Gotta escape that zone of sameness and bland expectation, where your complacent everyday self knows exactly what it will do (nothing) and who it will see (noone). Break the cycle of doldrum limbo stagnancy and force yourself into a situation wherein you know you will be uncomfortable and scared to go, cuz in that place of strange alien modish pressure you will be taken beyond what you can control, and you will be forced to be exactly what you are in that exact moment of place-time circumstance. In all of your imperfect, half-formed glory. Go, no matter your status, your age, your defined self in-context: go to places that you have never seen, go to people you have never met, stick yourself into sketchiness, fear, gray dim areas of uncertainty, where you don’t speak the language, and you have to gesture to make yourself understood, and people are tattoed and pierced and confused and full of life. Do this, and you will never despair. Do this, and your fear will lessen. So that you are not scared to live. So that you are not scared to die. Because the two are one and the same. So go go go go go. The tether that holds you to yourself cannot be broken by anyone except yourself.  Be yourself and go to places where you do not belong.

Vuelo back home

Sitting in the aeropuerto to vamoose back to The City. WTF happened to free wi-fi? Should be like water.

I had fun in the city, and must admit to feeling some pangs of regret that I don’t live in a place where I can walk down the street to a supermarket where they have absolutely everything you could ever hunger for, including 25 types of dark chocolate and the freshest bread basket produce ever. It’s been sunny as hell here, which I s’pose I cain’t really complain about, excepting that it has burnt my skin to a reddened crisp.
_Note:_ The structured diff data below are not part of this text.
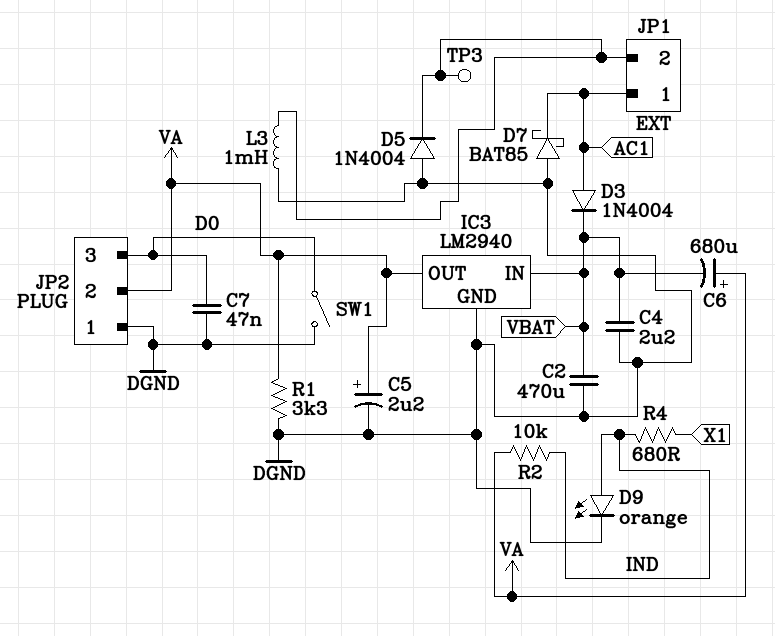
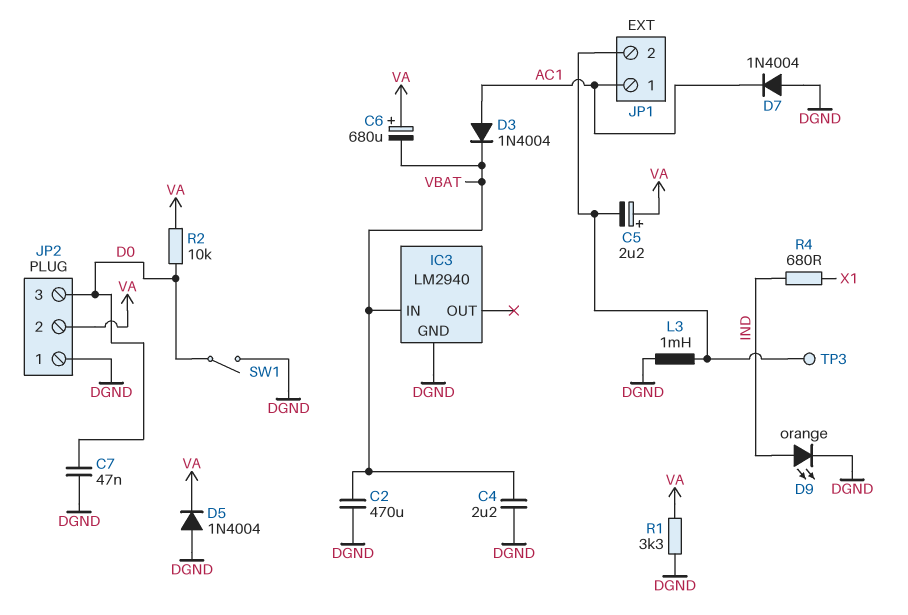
C5: 2.2uF (plus VA, minus DGND) -> 2.2uF (plus VA, minus JP1/2)
D5: diode 1N4004 (A DGND, K JP1/2) -> diode 1N4004 (A DGND, K VA)
D7: schottky BAT85 (A DGND, K AC1) -> diode 1N4004 (A DGND, K AC1)
IC3 pin OUT: VA -> none
R2: 10k (IND, VA) -> 10k (D0, VA)

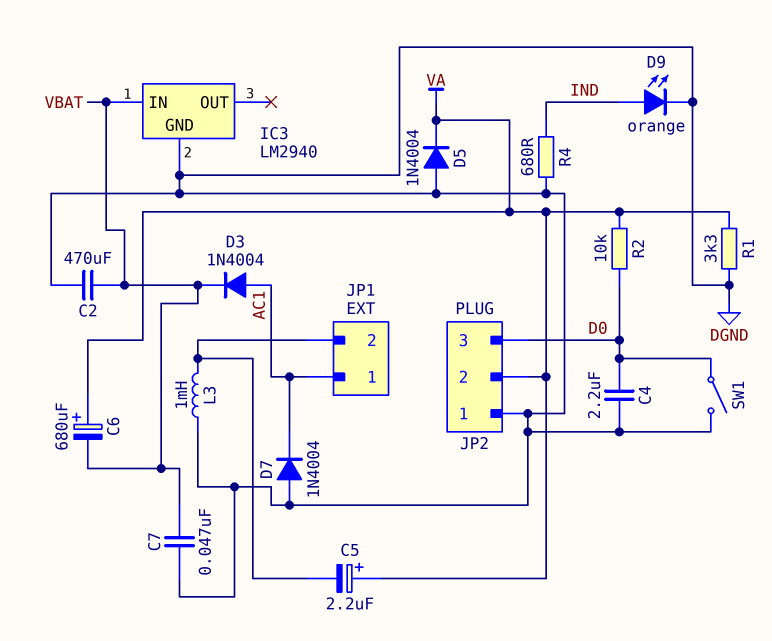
C4: 2.2uF (DGND, VBAT) -> 2.2uF (D0, DGND)
C7: 47nF (D0, DGND) -> 47nF (DGND, VBAT)
R4: 680 (IND, X1) -> 680 (DGND, IND)
TP3: test point (JP1/2) -> none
The nuptial ceremony was great fun, and I consumed so much red wine that I think I turned French overnight. The reading went well, although I got kind of nervous beforehand since the microphone didn’t work so I had to belt it out sans amplification.
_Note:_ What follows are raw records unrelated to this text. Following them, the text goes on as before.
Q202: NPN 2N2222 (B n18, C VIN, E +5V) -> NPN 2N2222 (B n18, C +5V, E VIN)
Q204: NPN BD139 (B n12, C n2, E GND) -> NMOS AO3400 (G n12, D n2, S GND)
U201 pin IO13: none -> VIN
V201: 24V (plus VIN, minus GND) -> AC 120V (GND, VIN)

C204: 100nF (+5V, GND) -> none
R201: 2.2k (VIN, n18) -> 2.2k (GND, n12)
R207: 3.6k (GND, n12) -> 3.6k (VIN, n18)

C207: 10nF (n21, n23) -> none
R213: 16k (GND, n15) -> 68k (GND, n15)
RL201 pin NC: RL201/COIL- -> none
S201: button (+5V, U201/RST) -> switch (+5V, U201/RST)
I got to see and catch up with folks I hadn’t seen in years, which was nice. I couldn’t have asked for a better trip. Thanks for the carpet and good times, Willie, thanks for the sweet breakfast and recording, Seth and Shelley, thanks for the conversation and conviviality, Anna, and sorry I didn’t have more time for nargilah, James and Jenny and Ashley. And congrats again to Matt and Sue!

So long for now, San Francisco.

In Area of Bay

It’s funny how different different cities can be. As soon as you walk off the plane, there is a new vibe in the air that is particular to that particular city. Shit, even before you get off of the plane; the inhabitants on their way home set an intangible, introductory tone. San Francisco, with its REI wear hipsters, its segregated sidestreets of the strung out, its hippie bums who sometimes look relatively content. If I were a bum, I would live in San Francisco.
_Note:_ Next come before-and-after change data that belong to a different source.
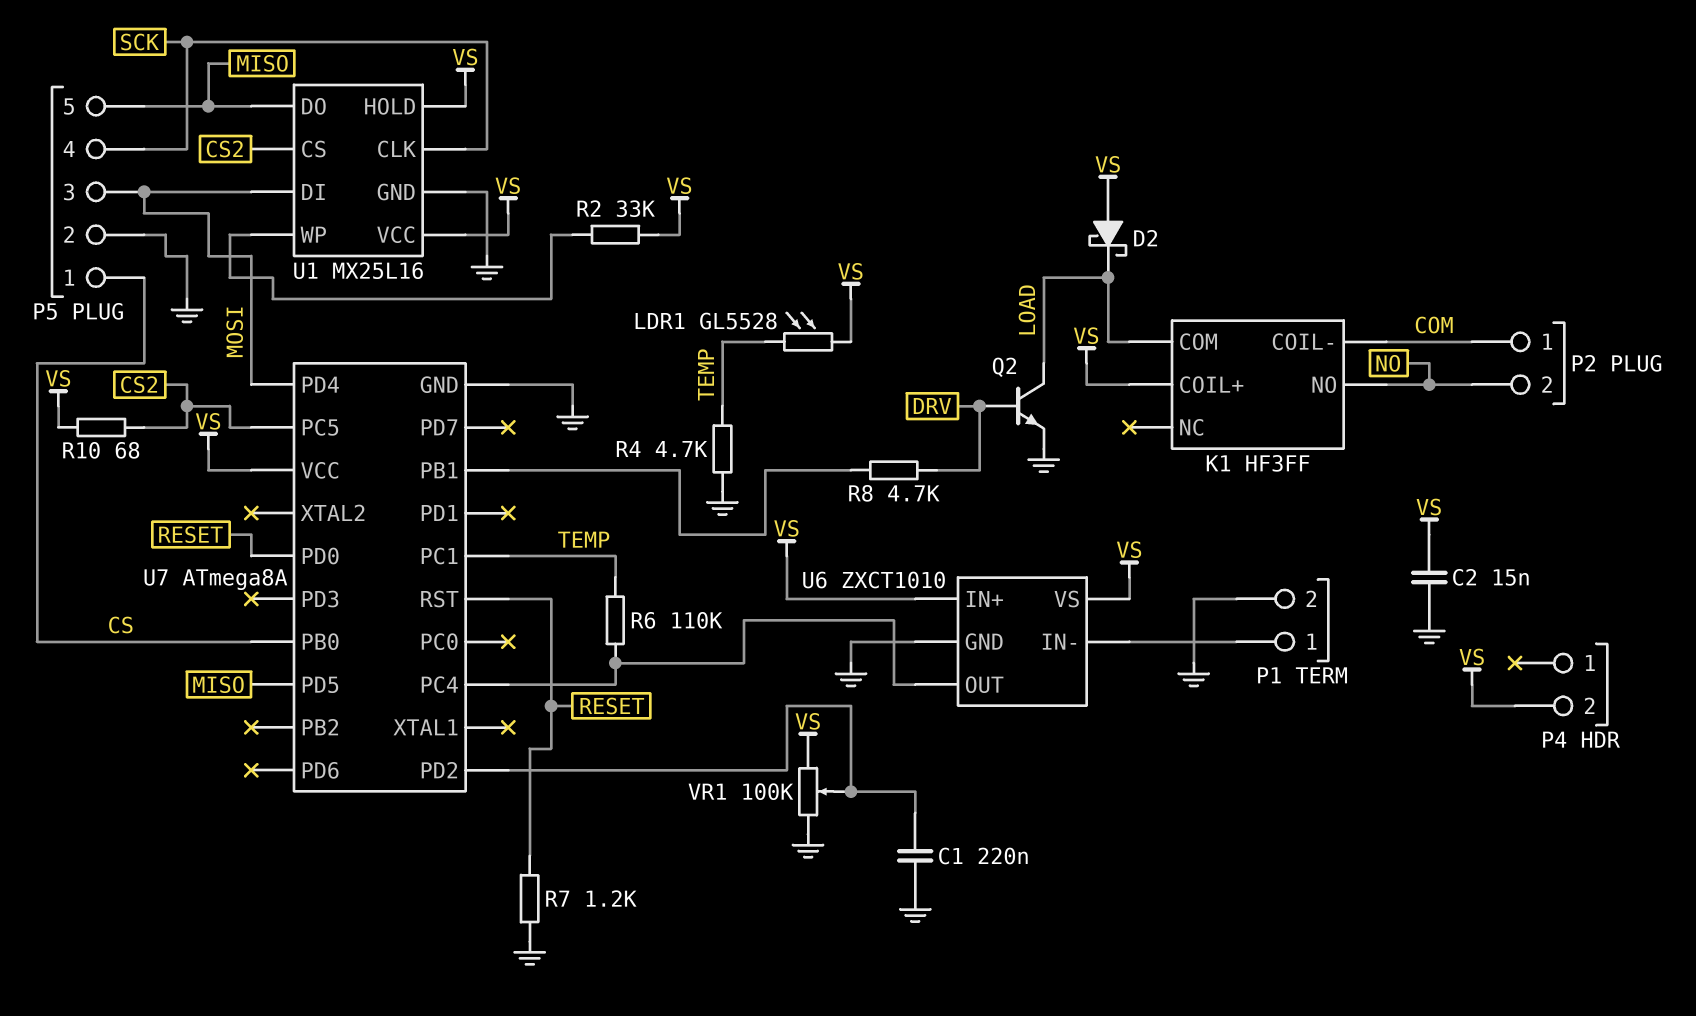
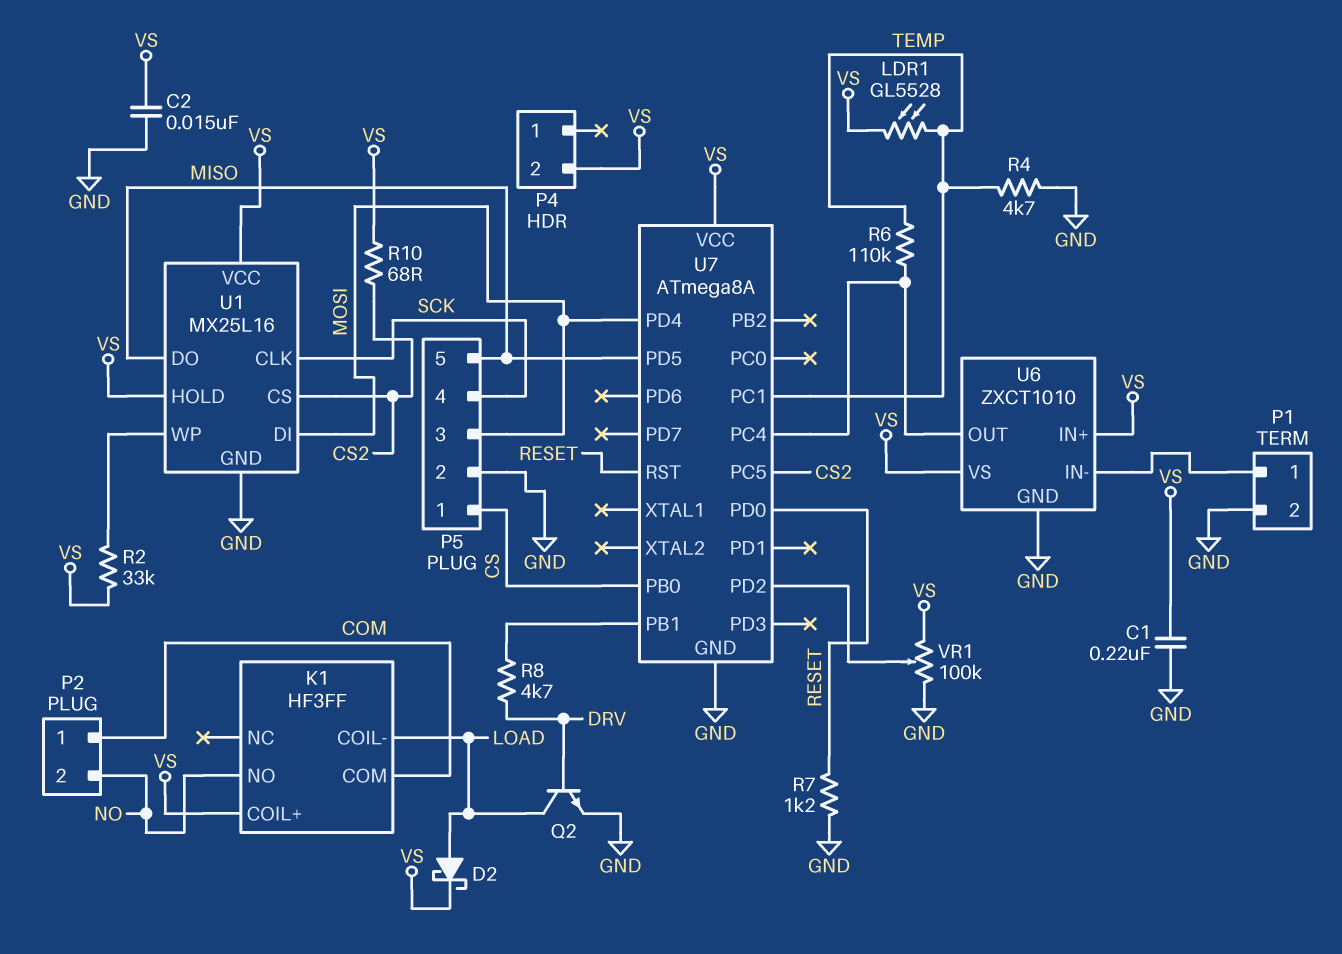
C1: 220nF (GND, U7/PD2) -> 220nF (GND, VS)
D2: schottky (A VS, K LOAD) -> schottky (A LOAD, K VS)
K1 pin COIL-: COM -> LOAD
K1 pin COM: LOAD -> COM

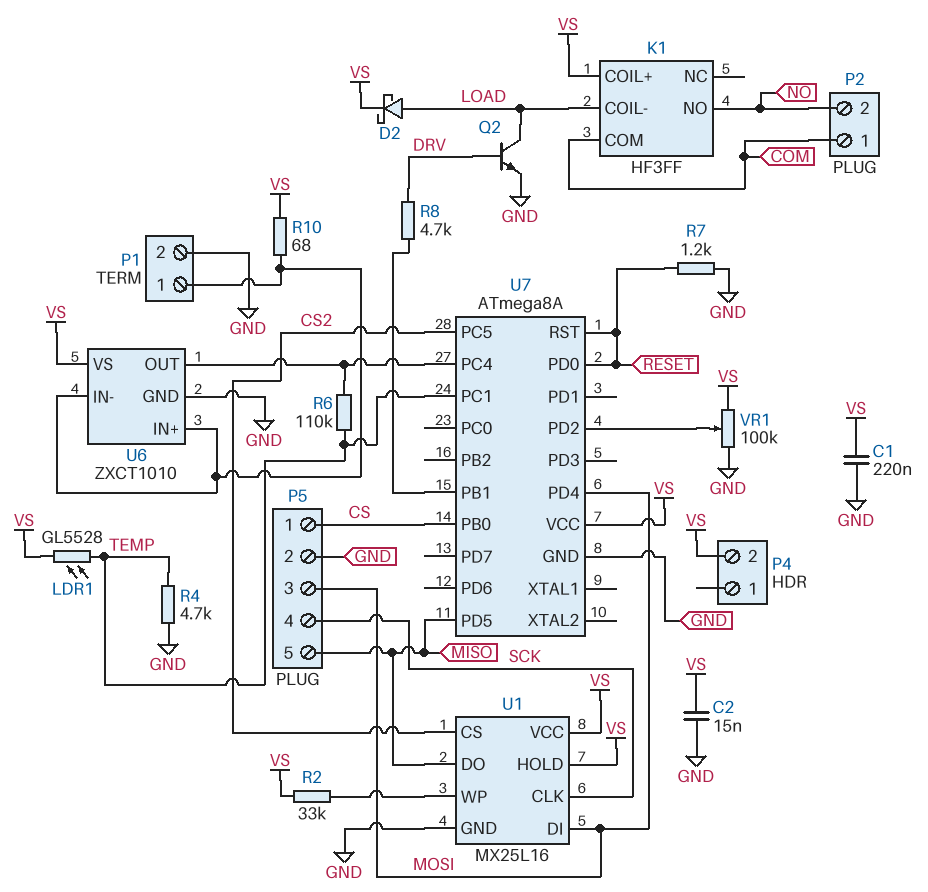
R10: 68 (CS2, VS) -> 68 (P1/1, VS)
U6 pin IN+: VS -> P1/1

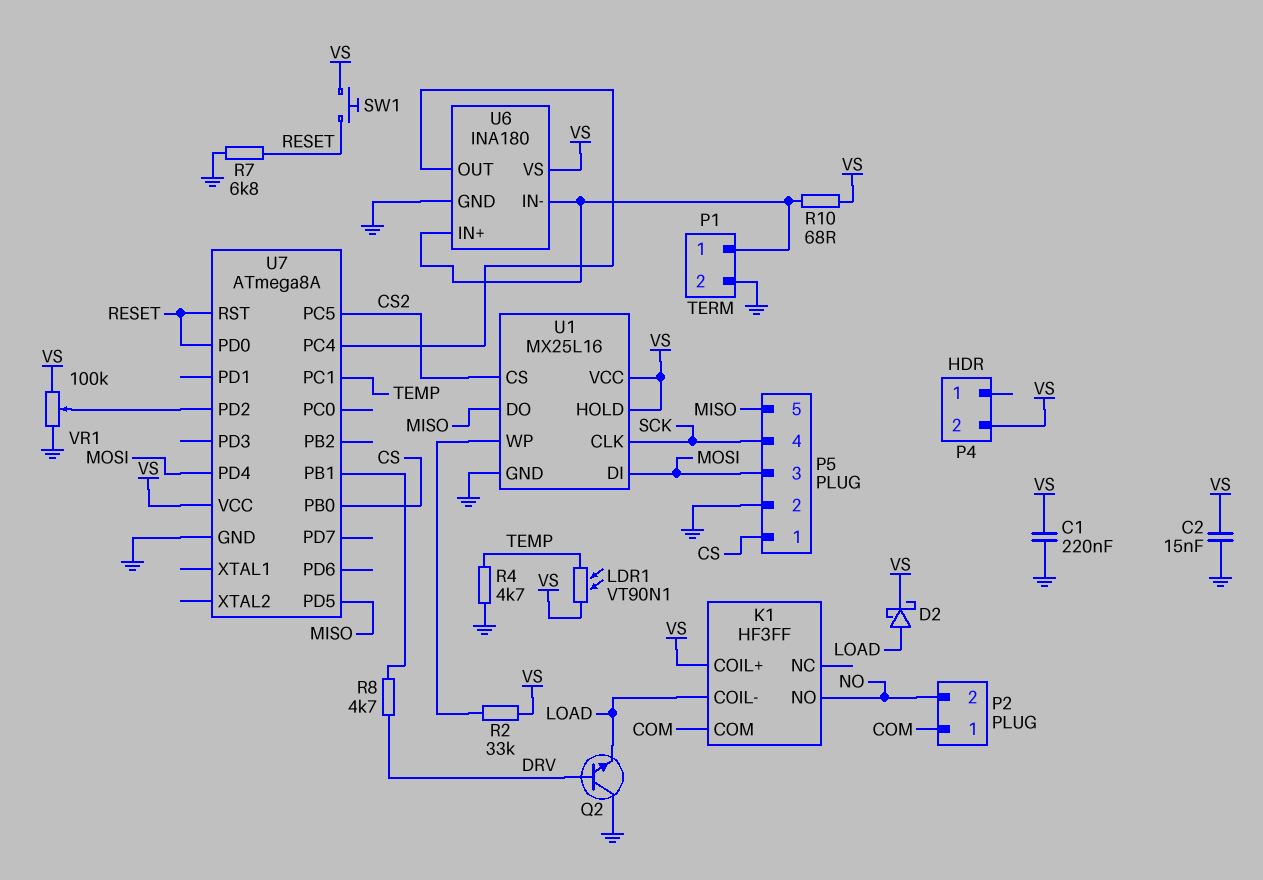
LDR1: GL5528 (TEMP, VS) -> VT90N1 (TEMP, VS)
Q2: NPN (B DRV, C LOAD, E GND) -> NPN (B DRV, C GND, E LOAD)
R6: 110k (TEMP, U6/OUT) -> none
R7: 1.2k (GND, RESET) -> 6.8k (GND, RESET)
SW1: none -> button (RESET, VS)
U6: ZXCT1010 -> INA180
People in general look healthier, more wholesome in some sun-kissed way. Clothing is varied and colorful. The streets are wide, people wait patiently at stop lights. It is simultaneously liberal and yuppie at the same time in a sometimes contradictory but sometimes harmonious way. People bike through the city with their baskets full of Trader Joe’s tote bags. In the un-yuppified neighborhoods, if you don’t belong there then you stick out like a sore thumb.

A down-and-out man followed me across the street at one intersection, then good naturedly told me that he knew that I was loco. I thought he was telling me that I was a local at first. But then I got that he was saying that I was loco. “The way you walkin’, the clothes you wearin’. I can tell.” I took this as a compliment. If I appear loco, then that means that I won’t be fucked with. And I’m alright with that.